3B.2 Regional High Impact Hail Forecasting using Random Forests

Tuesday, 14 January 2020: 8:45 AM
156A (Boston Convention and Exhibition Center)
Amanda Burke, CAPS/University of Oklahoma, Norman, OK; and N. Snook and A. McGovern

Forecasts of severe hail produced using machine learning (ML) models over the contiguous United States (CONUS) have exhibited greater skill than those produced via traditional techniques. However, the environments responsible for hail formation differ regionally in the CONUS. To account for regional variations, local ML models produce severe hail forecasts . Random forests produce the regional forecasts using the High Resolution Ensemble Forecast system version 2 (HREFv2) as input. A diverse ensemble, the HREFv2 provides WRF-ARF and NMMB members as well as four time lagged members. The operational maximum expected size of hail (MESH), a multi-radar multi-sensor product, serves as verification of the ML severe hail forecasts.
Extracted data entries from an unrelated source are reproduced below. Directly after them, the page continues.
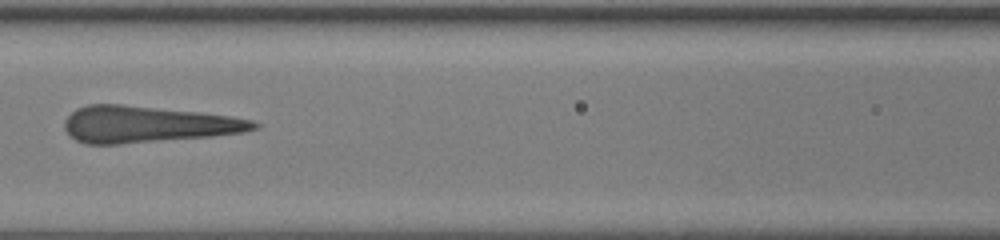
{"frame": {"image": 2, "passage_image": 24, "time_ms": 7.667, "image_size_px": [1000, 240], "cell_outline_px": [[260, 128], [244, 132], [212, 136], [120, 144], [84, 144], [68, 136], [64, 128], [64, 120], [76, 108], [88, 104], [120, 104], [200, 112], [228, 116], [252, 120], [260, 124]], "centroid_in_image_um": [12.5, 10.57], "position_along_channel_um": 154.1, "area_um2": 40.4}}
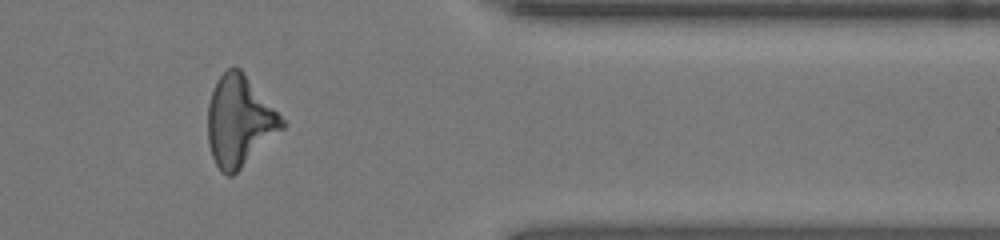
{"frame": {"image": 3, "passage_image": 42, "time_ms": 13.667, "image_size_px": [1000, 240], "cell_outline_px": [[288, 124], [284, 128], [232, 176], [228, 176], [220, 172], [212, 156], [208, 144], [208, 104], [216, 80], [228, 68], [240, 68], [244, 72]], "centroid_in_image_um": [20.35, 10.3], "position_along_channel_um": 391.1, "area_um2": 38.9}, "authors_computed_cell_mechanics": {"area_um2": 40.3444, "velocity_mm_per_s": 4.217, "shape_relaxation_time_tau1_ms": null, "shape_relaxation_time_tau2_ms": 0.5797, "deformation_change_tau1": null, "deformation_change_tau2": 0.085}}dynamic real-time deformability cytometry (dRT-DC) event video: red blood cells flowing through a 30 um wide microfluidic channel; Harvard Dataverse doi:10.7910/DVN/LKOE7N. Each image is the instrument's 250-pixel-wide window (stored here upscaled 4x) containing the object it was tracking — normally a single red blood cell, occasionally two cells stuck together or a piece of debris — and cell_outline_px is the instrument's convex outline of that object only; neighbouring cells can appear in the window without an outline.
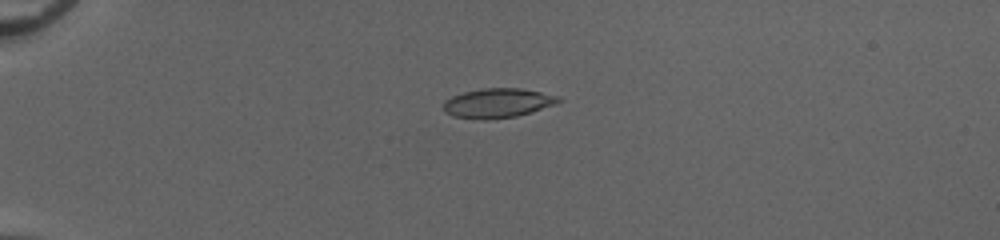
{"species": "common noctule bat (a hibernating species)", "species_latin": "Nyctalus noctula", "temperature_condition": "cold", "stored_images_in_passage": 54, "camera_frame_rate_fps": 3000, "um_per_image_px": 0.085, "animal": {"sex": "female", "body_mass_g": 20.0, "forearm_length_mm": 54.0}, "frame": {"image": 1, "passage_image": 16, "time_ms": 5.0, "image_size_px": [1000, 240], "cell_outline_px": [[564, 100], [556, 104], [516, 116], [488, 120], [480, 120], [452, 116], [444, 112], [444, 100], [452, 96], [464, 92], [480, 88], [520, 88], [560, 96]], "centroid_in_image_um": [42.29, 8.76], "position_along_channel_um": 42.7, "area_um2": 19.88}}
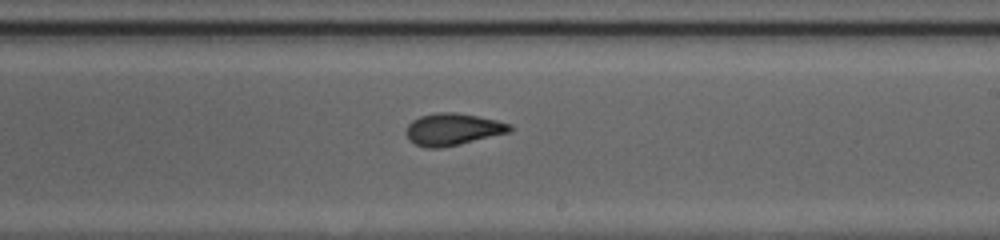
{"frame": {"image": 2, "passage_image": 35, "time_ms": 11.333, "image_size_px": [1000, 240], "cell_outline_px": [[516, 128], [512, 132], [440, 148], [424, 148], [408, 140], [404, 132], [408, 124], [412, 120], [420, 116], [436, 112], [456, 112], [496, 120], [512, 124]], "centroid_in_image_um": [38.49, 10.99], "position_along_channel_um": 250.5, "area_um2": 19.59}}
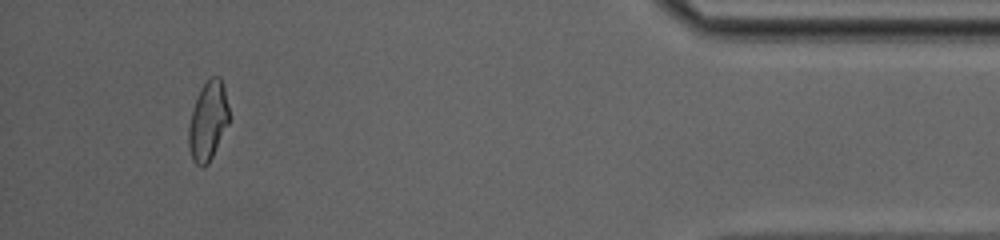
{"frame": {"image": 3, "passage_image": 51, "time_ms": 16.667, "image_size_px": [1000, 240], "cell_outline_px": [[228, 124], [208, 164], [204, 168], [200, 168], [192, 160], [188, 148], [188, 128], [192, 112], [200, 88], [212, 76], [220, 76], [224, 84], [228, 108]], "centroid_in_image_um": [17.66, 10.31], "position_along_channel_um": 417.5, "area_um2": 18.55}, "authors_computed_cell_mechanics": {"area_um2": 19.2474, "velocity_mm_per_s": 4.0864, "shape_relaxation_time_tau1_ms": null, "shape_relaxation_time_tau2_ms": 1.1776, "deformation_change_tau1": null, "deformation_change_tau2": 0.0676}}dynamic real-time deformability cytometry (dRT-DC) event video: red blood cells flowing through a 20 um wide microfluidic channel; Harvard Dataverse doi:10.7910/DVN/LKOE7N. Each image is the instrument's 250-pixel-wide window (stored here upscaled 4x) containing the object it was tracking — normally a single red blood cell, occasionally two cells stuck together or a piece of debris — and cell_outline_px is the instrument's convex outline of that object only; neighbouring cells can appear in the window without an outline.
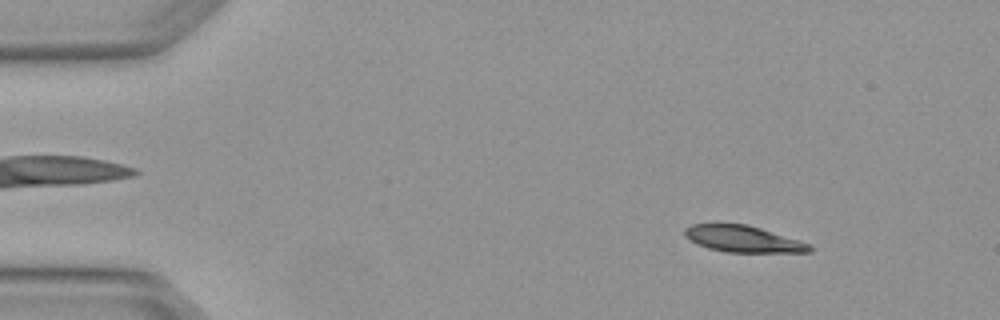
{"species": "Egyptian fruit bat (a non-hibernating species)", "species_latin": "Rousettus aegyptiacus", "temperature_condition": "warm", "stored_images_in_passage": 3, "camera_frame_rate_fps": 3000, "um_per_image_px": 0.085, "animal": {"sex": "female"}, "frame": {"image": 1, "passage_image": 1, "time_ms": 0.0, "image_size_px": [1000, 320], "cell_outline_px": [[812, 252], [728, 252], [708, 248], [684, 236], [684, 228], [692, 224], [748, 224], [800, 240], [808, 244], [812, 248]], "centroid_in_image_um": [63.17, 20.3], "position_along_channel_um": 21.8, "area_um2": 19.07}}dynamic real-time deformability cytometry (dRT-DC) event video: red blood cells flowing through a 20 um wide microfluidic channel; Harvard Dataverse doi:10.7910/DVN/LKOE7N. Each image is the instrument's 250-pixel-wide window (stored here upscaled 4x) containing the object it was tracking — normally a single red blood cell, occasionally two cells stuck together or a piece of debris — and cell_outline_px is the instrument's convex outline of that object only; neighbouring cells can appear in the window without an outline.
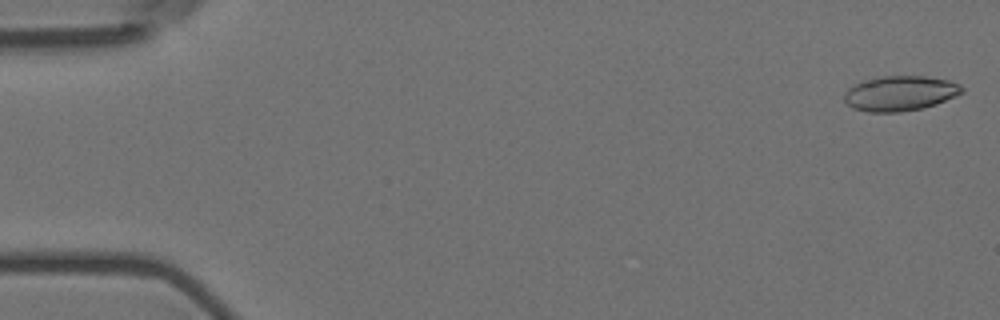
{"species": "Egyptian fruit bat (a non-hibernating species)", "species_latin": "Rousettus aegyptiacus", "temperature_condition": "room temperature", "stored_images_in_passage": 56, "camera_frame_rate_fps": 3000, "um_per_image_px": 0.085, "animal": {"sex": "female"}, "frame": {"image": 1, "passage_image": 1, "time_ms": 0.0, "image_size_px": [1000, 320], "cell_outline_px": [[964, 92], [956, 96], [936, 104], [924, 108], [900, 112], [868, 112], [852, 108], [844, 100], [844, 92], [848, 88], [860, 80], [884, 76], [924, 76], [948, 80], [960, 84], [964, 88]], "centroid_in_image_um": [76.5, 7.93], "position_along_channel_um": 8.5, "area_um2": 24.28}}
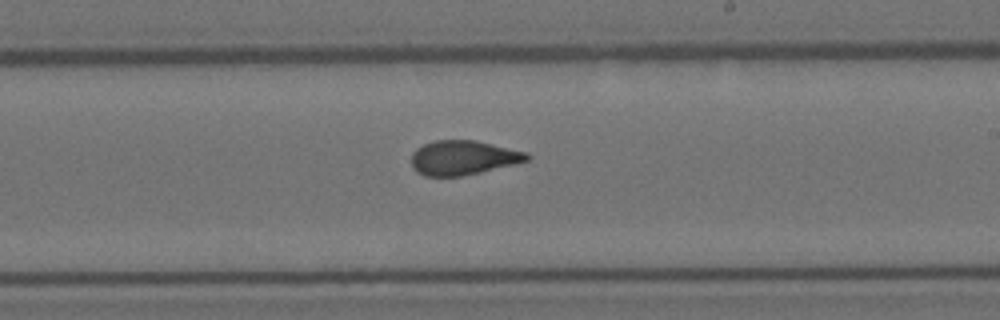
{"frame": {"image": 2, "passage_image": 33, "time_ms": 10.667, "image_size_px": [1000, 320], "cell_outline_px": [[532, 156], [528, 160], [516, 164], [480, 172], [460, 176], [424, 176], [416, 172], [412, 168], [412, 152], [416, 148], [424, 144], [436, 140], [476, 140], [528, 152]], "centroid_in_image_um": [39.38, 13.4], "position_along_channel_um": 249.6, "area_um2": 23.35}}
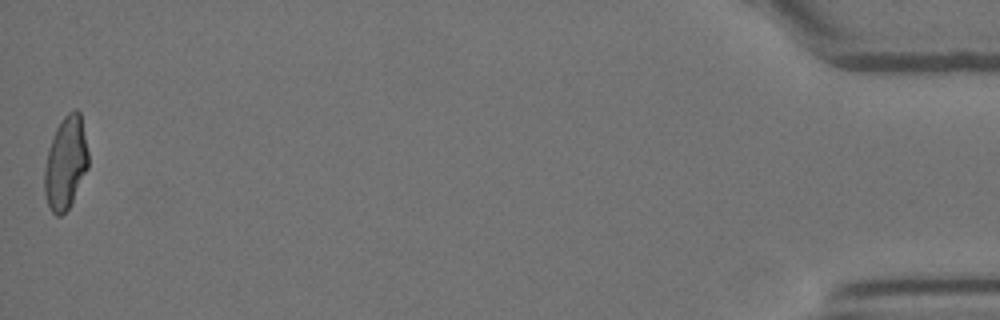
{"frame": {"image": 3, "passage_image": 56, "time_ms": 18.333, "image_size_px": [1000, 320], "cell_outline_px": [[88, 168], [72, 204], [60, 216], [56, 216], [52, 212], [48, 204], [44, 192], [44, 168], [48, 148], [56, 128], [64, 116], [68, 112], [76, 108], [80, 112], [88, 152]], "centroid_in_image_um": [5.58, 13.86], "position_along_channel_um": 429.6, "area_um2": 23.81}, "authors_computed_cell_mechanics": {"area_um2": 23.8714, "velocity_mm_per_s": 3.5844, "shape_relaxation_time_tau1_ms": 8.3711, "shape_relaxation_time_tau2_ms": 1.3859, "deformation_change_tau1": 0.2185, "deformation_change_tau2": 0.083}}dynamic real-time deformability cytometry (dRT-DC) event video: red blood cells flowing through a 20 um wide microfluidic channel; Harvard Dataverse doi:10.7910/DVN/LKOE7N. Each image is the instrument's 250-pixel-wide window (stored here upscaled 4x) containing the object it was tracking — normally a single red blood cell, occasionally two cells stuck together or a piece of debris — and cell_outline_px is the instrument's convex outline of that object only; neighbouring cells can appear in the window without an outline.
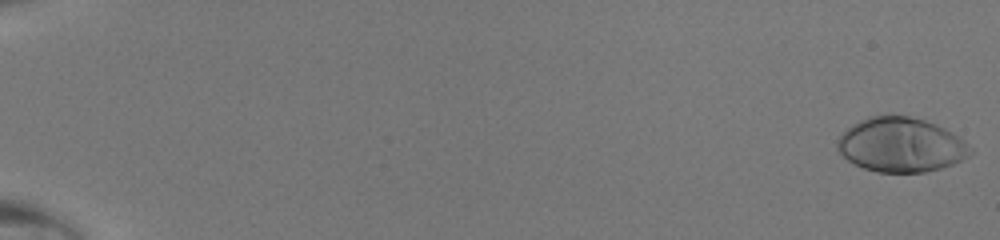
{"species": "human", "species_latin": "Homo sapiens", "temperature_condition": "room temperature", "stored_images_in_passage": 49, "camera_frame_rate_fps": 3000, "um_per_image_px": 0.085, "donor": {"sex": "male"}, "frame": {"image": 1, "passage_image": 1, "time_ms": 0.0, "image_size_px": [1000, 240], "cell_outline_px": [[972, 152], [968, 156], [952, 164], [940, 168], [924, 172], [876, 172], [864, 168], [848, 160], [836, 148], [836, 140], [852, 124], [868, 116], [908, 116], [924, 120], [936, 124], [960, 136], [972, 148]], "centroid_in_image_um": [76.58, 12.31], "position_along_channel_um": 8.4, "area_um2": 41.96}}
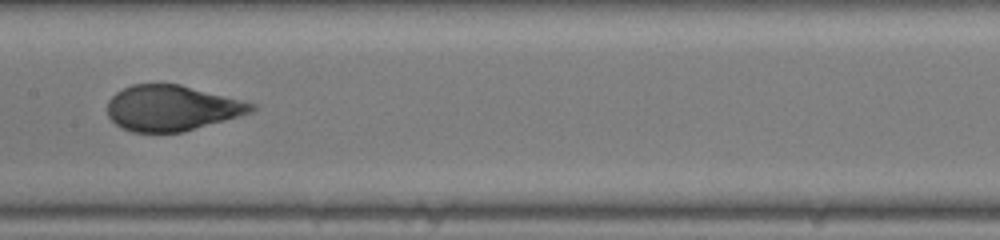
{"frame": {"image": 2, "passage_image": 28, "time_ms": 9.0, "image_size_px": [1000, 240], "cell_outline_px": [[256, 108], [252, 112], [184, 132], [132, 132], [120, 128], [108, 116], [108, 100], [116, 92], [132, 84], [180, 84], [244, 100], [256, 104]], "centroid_in_image_um": [14.61, 9.18], "position_along_channel_um": 192.8, "area_um2": 38.32}}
Rather than limiting the training dataset, the random forests are trained on all hail-producing CONUS storms from 1 April to 31 July, 2017. Storms are weighed by their proximity to regional domains that experience greater climatological hail frequencies. For testing, only storms identified within the regional domains are examined. The weighted severe hail forecasts are compared to ML predictions produced without any weights, to determine if localized modeling results in superior forecasting performance.

Of the chosen regions, the difference between regionally-trained and CONUS-trained hail forecasts was greatest for the southern plains (trained around Dallas, Texas), in terms of objective, subjective, and statistical measures. Also, ranks from permutation variable importance, a model interpretation technique, indicate that low-level temperature and dewpoint are more important in the southern plains than across the CONUS. Preliminary analysis suggests the greater forecasting skill in the southern plains, compared to the lack of substantial improvement in other regions, results from a large number of severe hail events in the southern plains within the training period. Examining a larger dataset covering multiple years, and different weighting functions, could result in greater forecast performance in other regions.